秘密/東野圭吾
映画化もされてこの作品を今の今まで見なかった秘密。

広末が主役だから。

秘密でもなんでもないし;
ま、なにが言いたいかというと映画化する時はキャスティングの如何が
原作本を手にとってもらえるかにまで関わるのでは、という話。
でも最後まで楽しめる話だった。
この前呼んだ浅倉卓弥の「四日間の奇跡」にも通じる設定だけど、
こっちは結末が簡単にわかっちゃったのに対して、
やっぱりベストセラーとして年季を見せたというか、最後にヒネリが入れてる
ところがさすがだと思った。しかしせつない話。
あと本筋とはあまり関係ないけど

「誰だっていつまでも子供でいたいわけだよ。馬鹿だってしたい。だけどそれを周りがみとめなくなるんだな。あんたそろそろお父さんなんだからしっかりしなさいとか、もうおじいちゃんなんだから落ち着きなさいってことになっちゃう。違うよ俺はただの一人の男だよなんて言っても、許してくれない。子供が出来たら父親だし、孫が生まれりゃじいさんなんだ。その事実から逃げられないんだよな。

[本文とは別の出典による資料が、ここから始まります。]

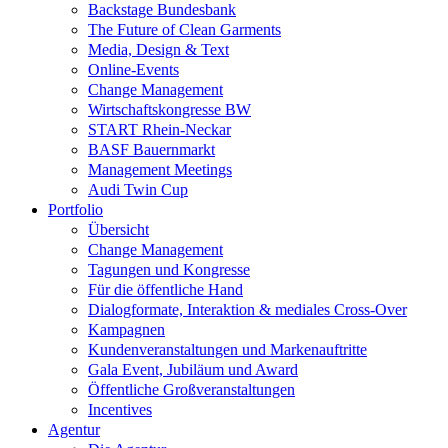
Backstage Bundesbank
The Future of Clean Garments
Media, Design & Text
Online-Events
Change Management
Wirtschaftskongresse BW
START Rhein-Neckar
BASF Bauernmarkt
Management Meetings
Audi Twin Cup
Portfolio
Übersicht
Change Management
Tagungen und Kongresse
Für die öffentliche Hand
Dialogformate, Interaktion & mediales Cross-Over
Kampagnen
Kundenveranstaltungen und Markenauftritte
Gala Event, Jubiläum und Award
Öffentliche Großveranstaltungen
Incentives
Agentur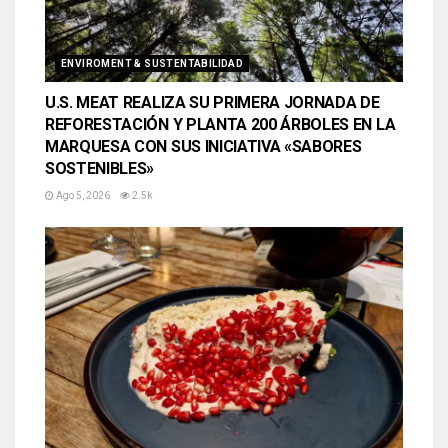
ENVIROMENT & SUSTENTABILIDAD
U.S. MEAT REALIZA SU PRIMERA JORNADA DE
REFORESTACIÓN Y PLANTA 200 ÁRBOLES EN LA
MARQUESA CON SUS INICIATIVA «SABORES
SOSTENIBLES»
Ago 5, 2026
2.5k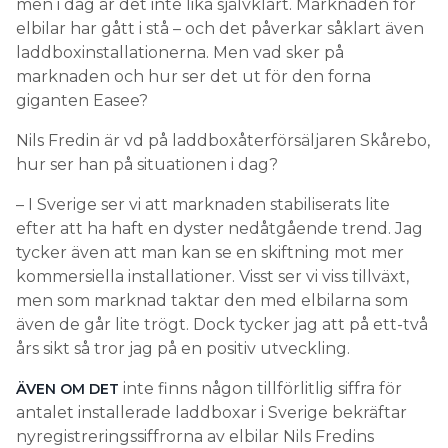
men i dag är det inte lika självklart. Marknaden för
elbilar har gått i stå – och det påverkar såklart även
laddboxinstallationerna. Men vad sker på
marknaden och hur ser det ut för den forna
giganten Easee?
Nils Fredin är vd på laddboxåterförsäljaren Skårebo,
hur ser han på situationen i dag?
– I Sverige ser vi att marknaden stabiliserats lite
efter att ha haft en dyster nedåtgående trend. Jag
tycker även att man kan se en skiftning mot mer
kommersiella installationer. Visst ser vi viss tillväxt,
men som marknad taktar den med elbilarna som
även de går lite trögt. Dock tycker jag att på ett-två
års sikt så tror jag på en positiv utveckling.
inte finns någon tillförlitlig siffra för
ÄVEN OM DET
antalet installerade laddboxar i Sverige bekräftar
nyregistreringssiffrorna av elbilar Nils Fredins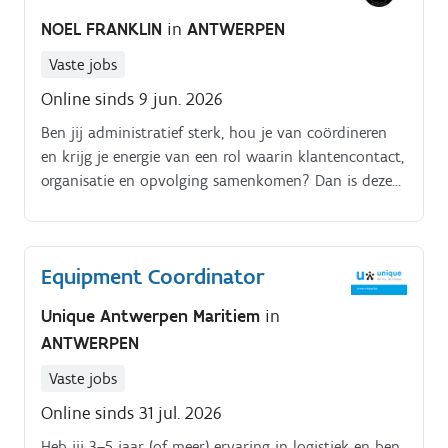
Je vraagt douanedocumenten aan voor niet-EU-
NOEL FRANKLIN
in
ANTWERPEN
zendingen en maakt de nodige declaraties op Je volgt
verzendingen op in het magazijn en tijdens levering
Vaste jobs
Je beantwoordt vragen van interne en externe
Online sinds 9 jun. 2026
contacten en lost logistieke uitdagingen snel op
Ben jij administratief sterk, hou je van coördineren
en krijg je energie van een rol waarin klantencontact,
organisatie en opvolging samenkomen? Dan is deze
vacature als Rental Fleet Coordinator in de regio
Antwerpen misschien wel iets voor jou.
Equipment Coordinator
Unique Antwerpen Maritiem
in
ANTWERPEN
Vaste jobs
Online sinds 31 jul. 2026
Heb jij 3–5 jaar (of meer) ervaring in logistiek en ben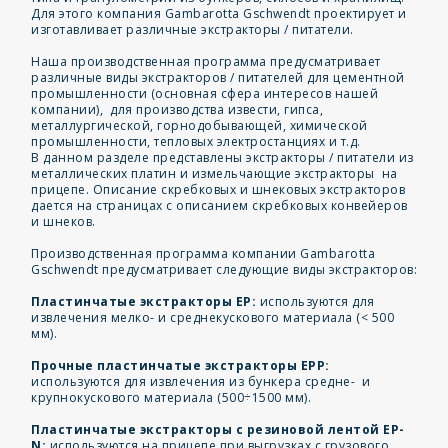
Для этого компания Gambarotta Gschwendt проектирует и
изготавливает различные экстракторы / питатели.
Наша производственная программа предусматривает
различные виды экстракторов / питателей для цементной
промышленности (основная сфера интересов нашей
компании), для производства извести, гипса,
металлургической, горнодобывающей, химической
промышленности, тепловых электростанциях и т.д.
В данном разделе представлены экстракторы / питатели из
металлических платин и измельчающие экстракторы на
прицепе. Описание скребковых и шнековых экстракторов
дается на страницах с описанием скребковых конвейеров
и шнеков.
Производственная программа компании Gambarotta
Gschwendt предусматривает следующие виды экстракторов:
Пластинчатые экстракторы EP:
используются для
извлечения мелко- и среднекускового материала (< 500
мм).
Прочные пластинчатые экстракторы EPP:
используются для извлечения из бункера средне- и
крупнокускового материала (500÷1500 мм).
Пластинчатые экстракторы с резиновой лентой EP-
N:
используются на прицепе при выгрузках с грузового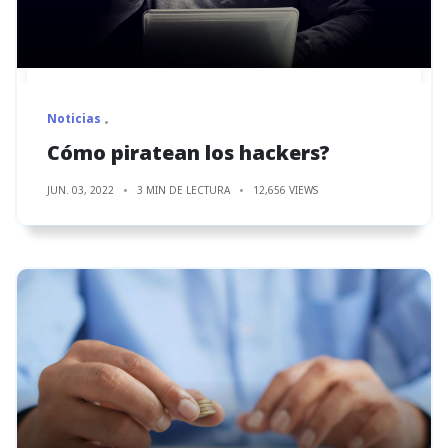
Noticias
Cómo piratean los hackers?
JUN. 03, 2022
3 MIN DE LECTURA
12,656 VIEWS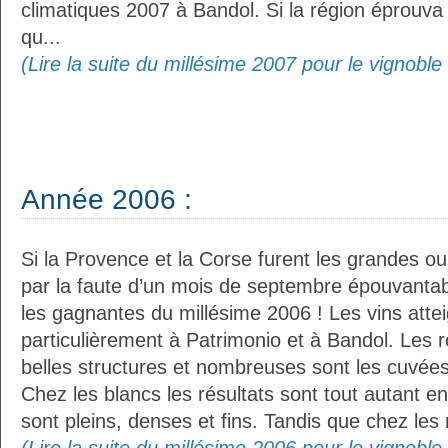
climatiques 2007 à Bandol. Si la région éprouv
qu...
(Lire la suite du millésime 2007 pour le vignobl
Année 2006 :
Si la Provence et la Corse furent les grandes ou
par la faute d’un mois de septembre épouvantabl
les gagnantes du millésime 2006 ! Les vins att
particulièrement à Patrimonio et à Bandol. Les 
belles structures et nombreuses sont les cuvées
Chez les blancs les résultats sont tout autant e
sont pleins, denses et fins. Tandis que chez les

だったら、自分はどんな父親になれるか、どんなじいさんになれるかを考えるしかないんじゃないか」

「もうおにいちゃんなんだから」「もう高校生なんだから」
同じ構造の言葉であるにも関わらず、それが投げかけられる風景を想定したときにこみ上げてくる感情がこうも違ってくるのはなぜなんだろう。
あと五年、十年したらもっとこの言葉の意味がわかるようになると思う。
それは怖いし、できれば避けたいことだけど、やっぱりそれはやってくるもので。
そういう時が来る前に、こういうセリフに出会えたのが嬉しかったし、こういうことが
本を読むことの意味なんだと思う。